All entries are to be repeated exactly as shown below.

--- INFORMATION SUPPLIED ---

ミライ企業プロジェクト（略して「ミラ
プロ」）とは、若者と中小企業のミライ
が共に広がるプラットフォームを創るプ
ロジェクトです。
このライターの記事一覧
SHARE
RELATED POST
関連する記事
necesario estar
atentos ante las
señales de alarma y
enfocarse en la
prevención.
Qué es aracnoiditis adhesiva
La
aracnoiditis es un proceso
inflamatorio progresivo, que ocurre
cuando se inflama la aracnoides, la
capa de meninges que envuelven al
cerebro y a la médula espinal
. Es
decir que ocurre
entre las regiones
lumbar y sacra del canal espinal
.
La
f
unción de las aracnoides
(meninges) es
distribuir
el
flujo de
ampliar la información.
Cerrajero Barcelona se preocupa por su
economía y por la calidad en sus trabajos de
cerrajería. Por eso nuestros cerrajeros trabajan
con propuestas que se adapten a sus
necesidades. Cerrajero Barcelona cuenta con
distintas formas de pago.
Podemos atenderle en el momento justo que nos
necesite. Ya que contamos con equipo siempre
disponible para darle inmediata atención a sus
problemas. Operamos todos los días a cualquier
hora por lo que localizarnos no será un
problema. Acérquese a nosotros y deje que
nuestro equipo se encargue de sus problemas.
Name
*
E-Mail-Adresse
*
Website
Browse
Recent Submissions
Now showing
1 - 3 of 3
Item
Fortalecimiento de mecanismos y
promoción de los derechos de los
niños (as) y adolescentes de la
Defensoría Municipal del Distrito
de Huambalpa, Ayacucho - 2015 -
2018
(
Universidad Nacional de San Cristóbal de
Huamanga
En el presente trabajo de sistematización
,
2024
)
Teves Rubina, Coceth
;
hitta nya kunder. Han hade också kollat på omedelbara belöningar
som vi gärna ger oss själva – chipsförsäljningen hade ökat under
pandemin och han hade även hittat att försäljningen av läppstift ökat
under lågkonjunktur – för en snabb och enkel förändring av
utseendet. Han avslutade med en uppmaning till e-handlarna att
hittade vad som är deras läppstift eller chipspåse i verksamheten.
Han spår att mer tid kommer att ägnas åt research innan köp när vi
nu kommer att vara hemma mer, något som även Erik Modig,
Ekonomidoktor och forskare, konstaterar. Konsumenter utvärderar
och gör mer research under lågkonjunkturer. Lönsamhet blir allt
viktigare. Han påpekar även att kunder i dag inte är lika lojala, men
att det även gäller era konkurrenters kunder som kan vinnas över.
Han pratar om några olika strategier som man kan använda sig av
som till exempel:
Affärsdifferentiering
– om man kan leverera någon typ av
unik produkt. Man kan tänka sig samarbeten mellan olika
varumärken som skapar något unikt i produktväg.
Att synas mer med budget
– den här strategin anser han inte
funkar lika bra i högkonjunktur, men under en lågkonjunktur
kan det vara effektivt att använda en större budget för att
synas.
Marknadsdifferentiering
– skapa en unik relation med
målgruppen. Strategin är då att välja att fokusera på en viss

---

**ANSWER SECTION**
ミライ企業プロジェクト（略して「ミラ
プロ」）とは、若者と中小企業のミライ
が共に広がるプラットフォームを創るプ
ロジェクトです。
このライターの記事一覧
SHARE
RELATED POST
関連する記事
necesario estar
atentos ante las
señales de alarma y
enfocarse en la
prevención.
Qué es aracnoiditis adhesiva
La
aracnoiditis es un proceso
inflamatorio progresivo, que ocurre
cuando se inflama la aracnoides, la
capa de meninges que envuelven al
cerebro y a la médula espinal
. Es
decir que ocurre
entre las regiones
lumbar y sacra del canal espinal
.
La
f
unción de las aracnoides
(meninges) es
distribuir
el
flujo de
ampliar la información.
Cerrajero Barcelona se preocupa por su
economía y por la calidad en sus trabajos de
cerrajería. Por eso nuestros cerrajeros trabajan
con propuestas que se adapten a sus
necesidades. Cerrajero Barcelona cuenta con
distintas formas de pago.
Podemos atenderle en el momento justo que nos
necesite. Ya que contamos con equipo siempre
disponible para darle inmediata atención a sus
problemas. Operamos todos los días a cualquier
hora por lo que localizarnos no será un
problema. Acérquese a nosotros y deje que
nuestro equipo se encargue de sus problemas.
Name
*
E-Mail-Adresse
*
Website
Browse
Recent Submissions
Now showing
1 - 3 of 3
Item
Fortalecimiento de mecanismos y
promoción de los derechos de los
niños (as) y adolescentes de la
Defensoría Municipal del Distrito
de Huambalpa, Ayacucho - 2015 -
2018
(
Universidad Nacional de San Cristóbal de
Huamanga
En el presente trabajo de sistematización
,
2024
)
Teves Rubina, Coceth
;
hitta nya kunder. Han hade också kollat på omedelbara belöningar
som vi gärna ger oss själva – chipsförsäljningen hade ökat under
pandemin och han hade även hittat att försäljningen av läppstift ökat
under lågkonjunktur – för en snabb och enkel förändring av
utseendet. Han avslutade med en uppmaning till e-handlarna att
hittade vad som är deras läppstift eller chipspåse i verksamheten.
Han spår att mer tid kommer att ägnas åt research innan köp när vi
nu kommer att vara hemma mer, något som även Erik Modig,
Ekonomidoktor och forskare, konstaterar. Konsumenter utvärderar
och gör mer research under lågkonjunkturer. Lönsamhet blir allt
viktigare. Han påpekar även att kunder i dag inte är lika lojala, men
att det även gäller era konkurrenters kunder som kan vinnas över.
Han pratar om några olika strategier som man kan använda sig av
som till exempel:
Affärsdifferentiering
– om man kan leverera någon typ av
unik produkt. Man kan tänka sig samarbeten mellan olika
varumärken som skapar något unikt i produktväg.
Att synas mer med budget
– den här strategin anser han inte
funkar lika bra i högkonjunktur, men under en lågkonjunktur
kan det vara effektivt att använda en större budget för att
synas.
Marknadsdifferentiering
– skapa en unik relation med
målgruppen. Strategin är då att välja att fokusera på en viss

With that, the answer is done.